[START SOURCE TEXT]

[time-nuts] OCXO sensitive to gravity

Lux, Jim (337C) james.p.lux at jpl.nasa.gov
Thu Aug 13 23:34:39 UTC 2009


> 
> Date: Thu, 13 Aug 2009 15:34:43 -0700 (PDT)
> From: "Rick Karlquist" <richard at karlquist.com>
> Subject: Re: [time-nuts] OCXO sensitive to gravity
> To: "Discussion of precise time and frequency measurement"
>     <time-nuts at febo.com>
> Message-ID:
>     <c537a80798ce331ab1effbc1f05db353.squirrel at webmail.sonic.net>
> Content-Type: text/plain;charset=iso-8859-1
> 
> Tom Duckworth wrote:
> > The orientation change is due more to the earth's magnetic flux
> effect on
> > the oscillator, and less so from gravity.

[END SOURCE TEXT]
[START ENTRIES SUPPLIED]

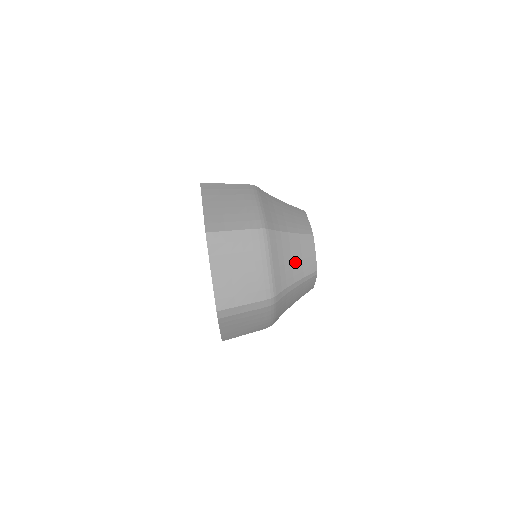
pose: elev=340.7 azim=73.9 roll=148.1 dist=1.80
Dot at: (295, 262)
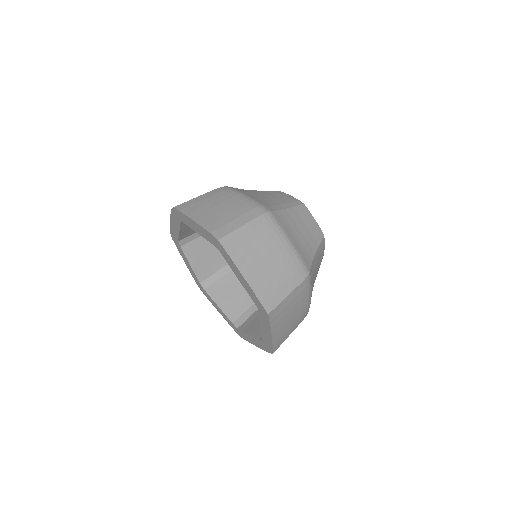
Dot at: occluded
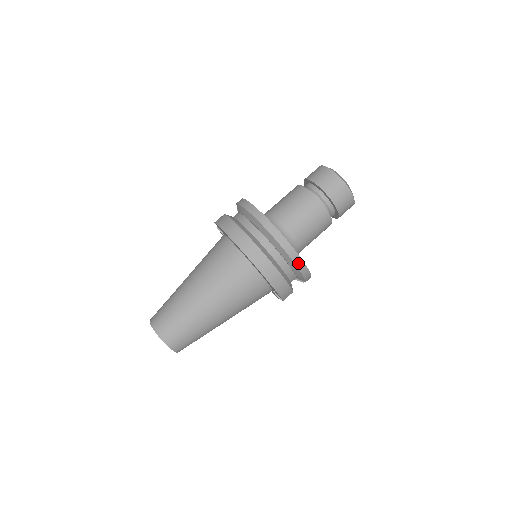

[END ENTRIES SUPPLIED]
[START ENTRIES SUPPLIED]

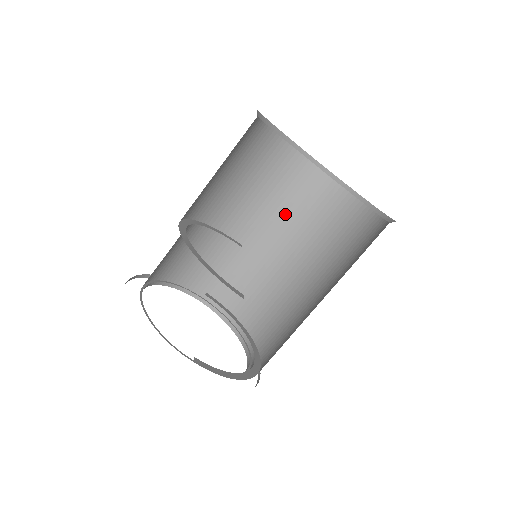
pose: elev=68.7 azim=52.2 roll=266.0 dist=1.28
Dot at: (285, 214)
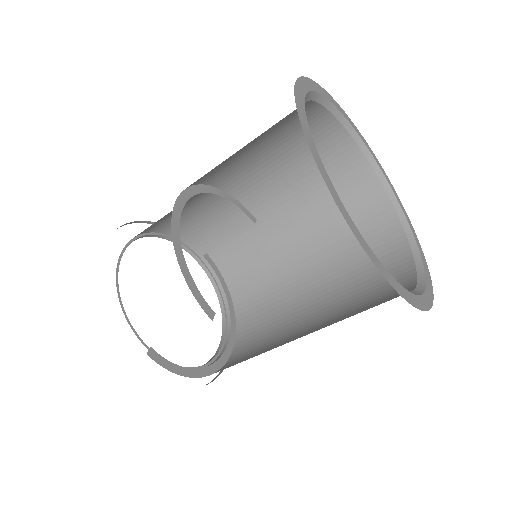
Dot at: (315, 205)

[END ENTRIES SUPPLIED]

__SET TASKS__.
a – Summarize the OCXO gravity message in two sentences.
b – For each statement below, say whether the OCXO gravity message supports it, answering yes or no and quoting the deciding words: (i) Tom Duckworth attributes the orientation change mainly to gravity. (ii) The quoted message was addressed to the Discussion of precise time and frequency measurement list. (iii) The quoted message has an HTML content type.
c – Resume the OCXO gravity message, starting right after its final line.

__RESPONSES__.
a – A message from Jim Lux to the time-nuts list, dated August 13, 2009, quotes a reply from Rick Karlquist with the subject "Re: [time-nuts] OCXO sensitive to gravity." In the quoted portion, Tom Duckworth states that the orientation change comes more from the earth's magnetic flux acting on the oscillator than from gravity.

b –
(i) No: "and less so from gravity."
(ii) Yes: "Discussion of precise time and frequency measurement"
(iii) No: "Content-Type: text/plain"

c –
> >
> > Tom
> > Tom Duckworth
> > tomduck at comcast.net
> 
> Sorry, this is simply incorrect.  Magnetic flux from the
> earth has no effect on quartz oscillators.  There is no
> mechanism there.  Acceleration definitely affects quartz.
> 
> Magnetic flux could have an effect on atomic standards,
> but they normally have magnetic shielding to mitigate
> this effect.  Orientation (or at least acceleration)
> can affect cesium beam standards because the atoms
> are flying.  Len Cutler put in a fix to mitigate against
> this in the 5071A CBT.  AFAIK, orientation doesn't affect
> Rb standards.
> 

One of the papers I looked at mentioned that Rb standards are also affected by magnetic fields, but differently. The Rb standard on Huygens apparently had some sort of magnetic compensation circuit in it.  Just like for other obsessively good sources, this is at the 1E-13 kind of levels. Googling "Rb Ultra Stable Oscillator magnetic field sensitivity" would probably turn up the paper (since I just glanced at it, saw it wasn't about quartz, and moved on"  Cryogenic Sapphire is also affected by magnetic fields.

There's just no getting away from an infinite capacity to obsess...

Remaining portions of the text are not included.